Ten matching last digits means the timer is clamped — a strong signal that RFP is active.

The src/headless/index.ts module is where the bot detection happens. It checks for Chromium-specific signals that headless environments can't fake cleanly: whether ActiveText renders as rgb(255, 0, 0) (a known headless default), whether the permissions API returns a contradictory state, whether there's a taskbar (comparing screen.height to screen.availHeight). These are the kind of checks that catch automation frameworks even when they spoof the user agent.
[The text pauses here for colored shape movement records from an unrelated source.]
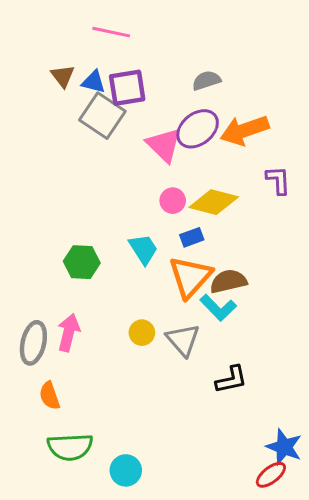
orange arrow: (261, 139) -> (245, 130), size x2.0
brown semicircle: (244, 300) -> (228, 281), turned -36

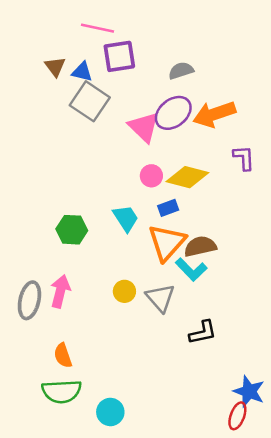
purple square: (127, 88) -> (119, 56), moved
orange semicircle: (50, 396) -> (63, 356), moved
red ellipse: (271, 475) -> (237, 416), turned -32

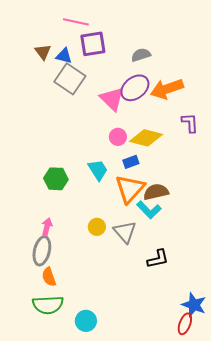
pink arrow: (60, 291) -> (47, 227), size x0.7
gray ellipse: (29, 300) -> (42, 251), moved

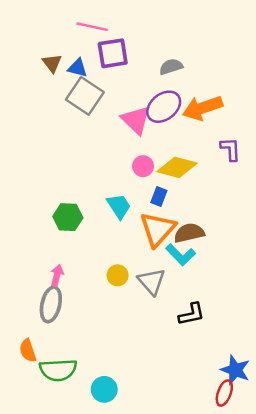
blue rectangle: (131, 162) -> (159, 196), turned -49
orange semicircle: (49, 277) -> (28, 351), moved

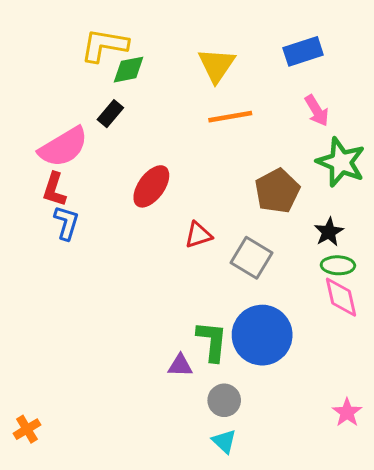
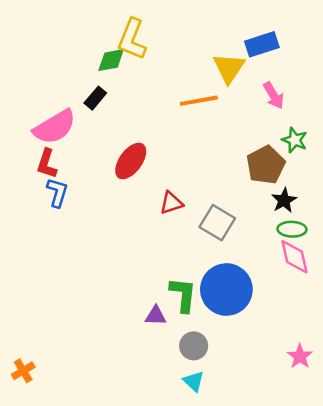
yellow L-shape: (104, 45) -> (132, 39), moved, turned -78
yellow triangle: (217, 65) -> (229, 68), moved
green star: (341, 162) -> (295, 140), size x0.6
brown pentagon: (277, 191) -> (266, 165), moved

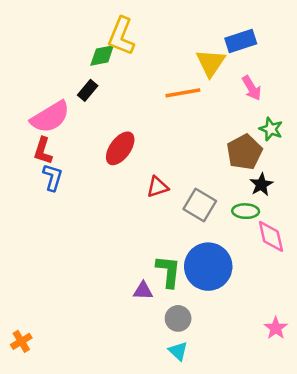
green ellipse: (292, 229) -> (246, 211), moved

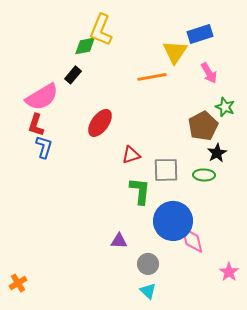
gray square: (200, 205) -> (166, 170), turned -32
pink diamond: (271, 236) -> (192, 240), moved
green L-shape: (168, 271) -> (140, 191), moved

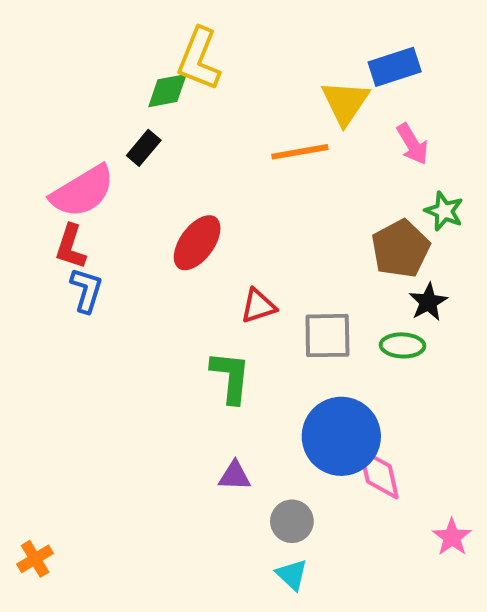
green L-shape: (140, 191) -> (231, 377), moved

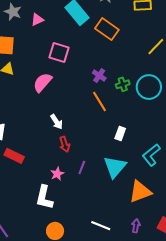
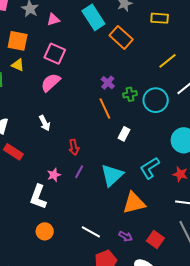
pink square: (59, 53) -> (55, 54), moved
white arrow: (56, 122) -> (45, 123), moved
white rectangle: (120, 134) -> (124, 134), moved
red arrow: (65, 144) -> (74, 147), moved
purple arrow: (136, 226) -> (126, 236), turned 104

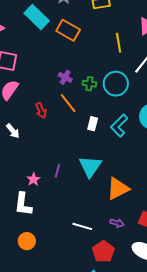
yellow line: (168, 61) -> (119, 43), turned -48
green cross: (130, 94) -> (89, 84), turned 32
red arrow: (74, 147) -> (41, 110), moved
cyan L-shape: (150, 168) -> (119, 126), moved
orange circle: (45, 231) -> (27, 241), moved

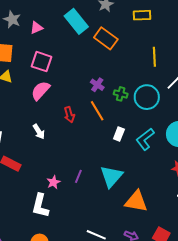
orange triangle: (118, 189) -> (136, 201), turned 30

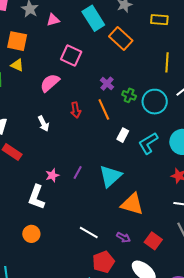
pink square: (42, 62) -> (71, 56), moved

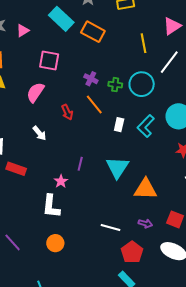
purple line: (78, 172) -> (80, 164), moved

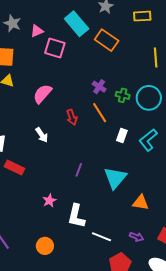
pink square: (49, 61) -> (55, 48), moved
pink star: (61, 181) -> (49, 201), moved
orange triangle: (145, 189) -> (141, 202), size x0.7
white L-shape: (51, 206) -> (76, 216), moved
Hashing uses two strategies. Quick hashes use hashMini — a custom FNV-derived function that JSON-stringifies any value and runs it through a 32-bit multiply-and-XOR chain. Async hashes use SubtleCrypto.digest('SHA-256') for the full fingerprint. The final botHash and fuzzyHash are composites built from subset signals, so you get both a stable identity and a distance metric for grouping similar browsers.

Using it

It's a browser demo, not a library. Clone it, run pnpm install && pnpm build:dev, and open the output in a browser. To inspect the fingerprint objects directly:

// Available on window after the page runs
window.Fingerprint  // full signal data per collector
window.Creep        // final merged hash and lies summary

If you want to poke at lie detection specifically, open DevTools on the live demo and inspect window.Creep.lies — it shows each API that was caught lying, with the specific failure mode.

Rough edges

The project is a demo, not an SDK. There's no public API, no npm package, no way to embed it in your own page without forking. The src/ modules export typed functions but they're tightly coupled to the full fingerprint pipeline — pulling out just the lie detector would require significant work.

Documentation is sparse beyond the README and the live demo output. The code is well-structured but the detection logic is dense; some checks have no comments explaining why a specific condition maps to a lie.

There are no tests. For a project that's specifically about correctness — detecting when a browser is returning wrong values — the absence of a test suite is noticeable. The maintainer has been active through early 2026, so it's not abandoned, but test coverage remains zero.

The trademark policy in the README is unusually strict for an MIT-licensed project: you can fork the code but cannot use the name "CreepJS" publicly. Worth reading before you host a variant.

Bottom line

If you're building privacy tooling, researching fingerprinting defenses, or evaluating how well hardened browsers hold up — run your browser against the live demo. If you want to understand how lie detection works at the API level, src/lies/index.ts is the most thorough implementation I've seen in a public codebase.